──────── Data ────────
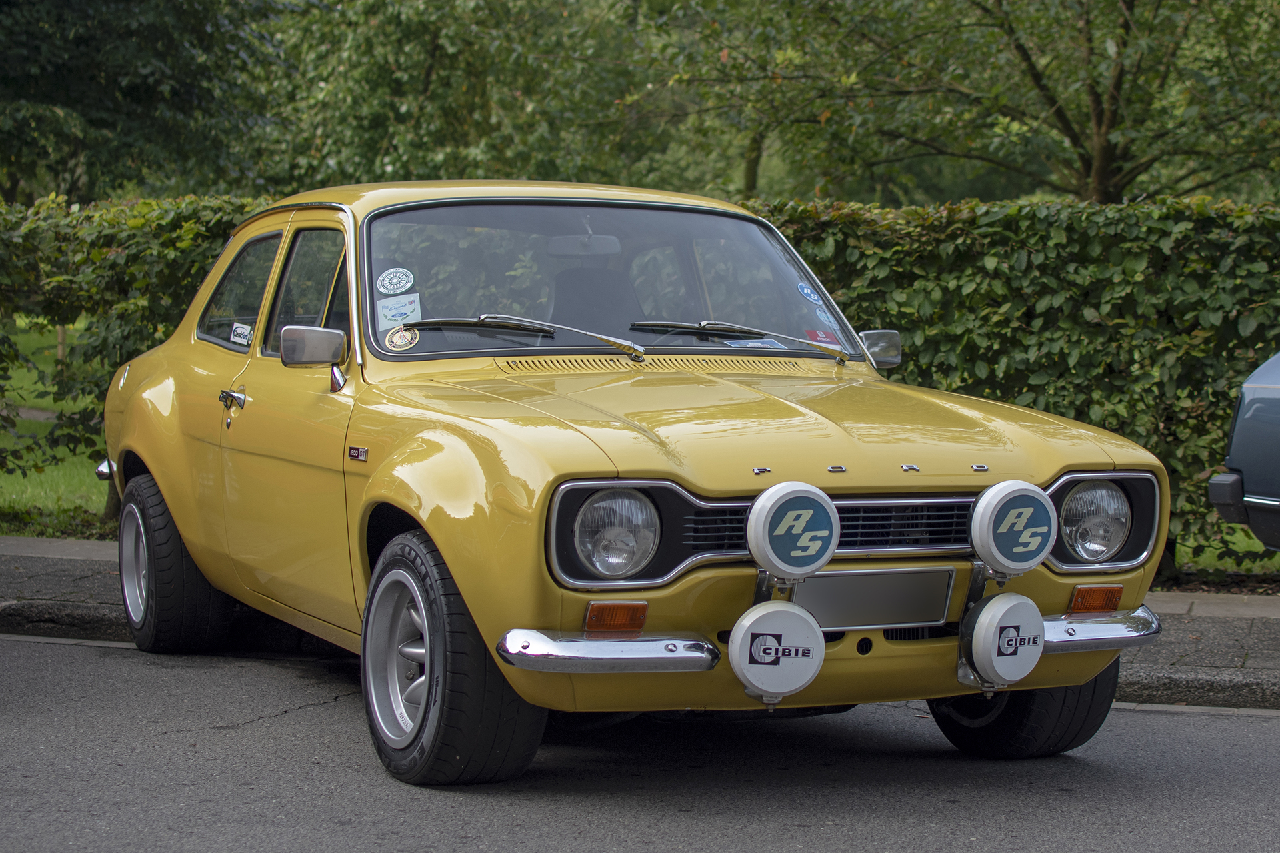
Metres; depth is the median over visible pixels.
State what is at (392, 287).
round sticker
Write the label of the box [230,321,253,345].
────────
Return all the material exactly, pictures excluded.

● Result of this task
Metres; depth is the median over visible pixels.
State what is at (392, 287).
round sticker
Write the label of the box [230,321,253,345].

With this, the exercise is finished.